Installation & Setup:
The setup for this keyboard is extremely simple and straight forward. Since this particular model lacks macro functionality, there is no software that comes with the keyboard. So, all that is required for setup is simply plugging in the two USB connectors (one for the keyboard itself, and one for the auxiliary USB ports on the top of the keyboard) and the two audio connectors (if you wish to use the auxiliary audio ports on the keyboard). Aside from the cabling, attaching the wrist rest is all that is left. I generally don’t use these, but for this particular keyboard (given its weight and size) the wrist rest seemed to complete the accessibility and comfort, rather than detract. Obviously, this will be a personal preference thing, but I felt it was important to note that for me, this one of the few cases that I went against my standard preference. After that, you’re ready to rock!
Fit, Feel, and Function:
After I had it connected, I spent about month using it for all sort of tasks to ensure I got a good feel for its overall performance, and enough time to catch any idiosyncrasies that may arise. I am going to break this section up a bit, to keep my review opinions as focused as possible.
Probably the most important part of the keyboard is the keys and how they perform. With several different Cherry MX switches in the market (Black, Red, Brown, and Blue as the most common), the Black in particular have the highest actuation force (60 centi-Newtons), which means they require the most force to depress essentially. This doesn’t mean you have to be Arnold Schwarzenegger to use this keyboard, but if you don’t have any experience with Cherry MX Black switches, you will initially notice the increased rigidness of the keystrokes. Depending on what you currently have, this may be off-putting at first, but at least for me it didn’t take time for me to settle into the new feel and I quickly realized I preferred the increased rigidity. Gone are the days of accidently hitting a key or the occasional fat finger moment. Which for gaming becomes an extreme benefit, as for each keystroke will be intentional. The other upside to the keys is the spacing between each key. I would best describe the spacing as significant, yet functional. Meaning, you can easily realize if your fingers drift off a key or quickly move from one key to the next and almost never lose track of where your finger travels. This allows you make those critical keystrokes without having to look down at your keyboard to re-acquire your bearings. All in all, the keys perform flawlessly in every application and game I tested it with, with no signs of delay or missed keystrokes. They are extremely solid and appear to have what it takes to stand up to the most demanding gamer/user.
When Thermaltake says military grade cabling, they aren’t just throwing out a “marketing” statement. The connectivity cable attached to the MEKA G1 Illuminated keyboard is really no joke. This is probably the beefiest (is that even a word) cable I have ever seen come out of a keyboard. Like the keyboard itself, this braided cable built with what I would consider a little bit of overkill. Do we really need such a significant cable to connect a keyboard? As that’s hard to answer for everyone, I will simply say that there isn’t much to worry about in regards to the cable failing or breaking down over time on you. The one glaring negative I noticed about the cable, is that it doesn’t bend well at all, so if you need to snake this in some odd path for your particular setup, you may run into difficulties.
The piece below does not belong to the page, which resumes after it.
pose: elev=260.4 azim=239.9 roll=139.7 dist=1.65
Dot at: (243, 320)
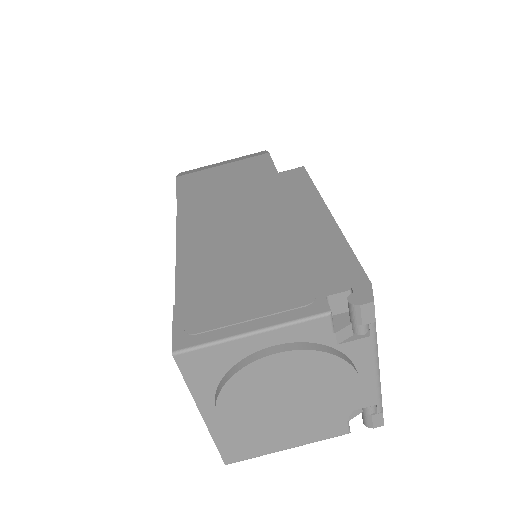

Additionally, if the cable doesn’t have a lot of freedom to move around without bending, you may find it hard to move the keyboard due to the cable rigidity impairing your movement. I suppose to some, this may be a good thing as it will cut down on the keyboard moving around on you, but then again the weight of the keyboard itself also deters this from occurring. The gold plated connectors are a nice touch as well.
The MEKA G1 Illuminated is a backlit keyboard. There is a single color option, which is red. Each key is individually LED backlit and the backlighting is enabled through the use of function keys on the keyboard. You can enable, disable, and have a few options as to which LED’s are enabled all, some (like the WASD), etc… There are also 8 levels of brightness, so you should be able to find the right level of backlighting. At the brightest setting, the backlighting is extremely prominent. So, if you like your backlighting bright, this is a good candidate for you. Some detractors in regards to the backlighting I noticed in testing is that the backlighting resets with every reboot. So not only do you have to re-enable it with every system start, you need to set the brightness as well. This was extremely disappointing, as it quickly becomes painful to having to constantly re-enable the backlighting. Additionally, without the backlighting enabled, I noticed the translucent lettering on the keys (that allow the light to pass through) is not easily readable with the backlighting disabled. Which means that having the backlighting enabled, even at the lowest brightness level, is almost required (at least in my opinion). Another disappointing item is not all the characters on each key are illuminated, when there are multiple characters on the same key. By that I mean, the number keys along the top are illuminated, but the non-numerical characters are not. This may not be a deal break for some, but I personally feel it’s an oversight that should be corrected in follow on iterations of illuminated keyboards from Thermaltake.